2018年5月20日日曜日

【第838回】『天才』(石原慎太郎、幻冬舎、2016年)


 著者が田中角栄だったら何を語るかという視点でモノローグを記す。あとがきで著者自身が記しているように、自民党時代の様々な両者の関係性を考えれば、甚だ意外な作品であり、ベストセラーとなった一因ともなっているだろう。

 読ませる作品である。また、考えさせられる作品でもある。稀代の政治家が何を考え、どのように人を束ね、組織を率いてきたのか。

 さらにはロッキード事件とは何だったのか。著者によれば、あの事件は、直前にアメリカの頭越しに中国との国交回復へ踏み切った田中角栄の行動をよく思わなかったアメリカ政府による誘導であったとしている。その上で、田中角栄の政治にかける想いを以下のようなモノローグとして描き出している。
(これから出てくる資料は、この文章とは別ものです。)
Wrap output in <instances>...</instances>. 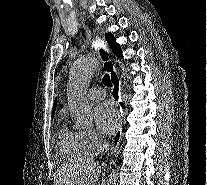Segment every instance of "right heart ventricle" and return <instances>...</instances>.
I'll return each instance as SVG.
<instances>
[{
    "label": "right heart ventricle",
    "mask_w": 207,
    "mask_h": 185,
    "mask_svg": "<svg viewBox=\"0 0 207 185\" xmlns=\"http://www.w3.org/2000/svg\"><path fill=\"white\" fill-rule=\"evenodd\" d=\"M62 155L70 162H87L94 159L98 147L93 145L83 131L62 129L59 135Z\"/></svg>",
    "instance_id": "obj_1"
}]
</instances>
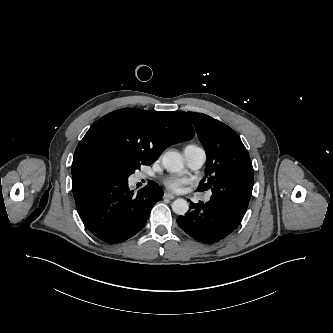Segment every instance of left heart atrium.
<instances>
[{"mask_svg": "<svg viewBox=\"0 0 333 333\" xmlns=\"http://www.w3.org/2000/svg\"><path fill=\"white\" fill-rule=\"evenodd\" d=\"M188 183L186 178L170 176L164 179L165 186L173 192H180L185 184Z\"/></svg>", "mask_w": 333, "mask_h": 333, "instance_id": "left-heart-atrium-1", "label": "left heart atrium"}]
</instances>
 要は誰がいかに発想して土地と水と人間たちを救うかということだ。そうした新しい発想の実現でつくり出した金を、俺は俺自身のために用立てたことなどありはしない。それはすぐれた経営者や政治家にとっても同じことだろうが。他人の出来ぬ着想と発想で新しく何を開発するかということだ。俺が手掛けてきた俺の発想に依る四十に近い新しい議員立法にせよ、新規の外交方針にせよ、同じ原理ではないか。(162頁)

 公共心と、その手段の正当性について考えさせられる。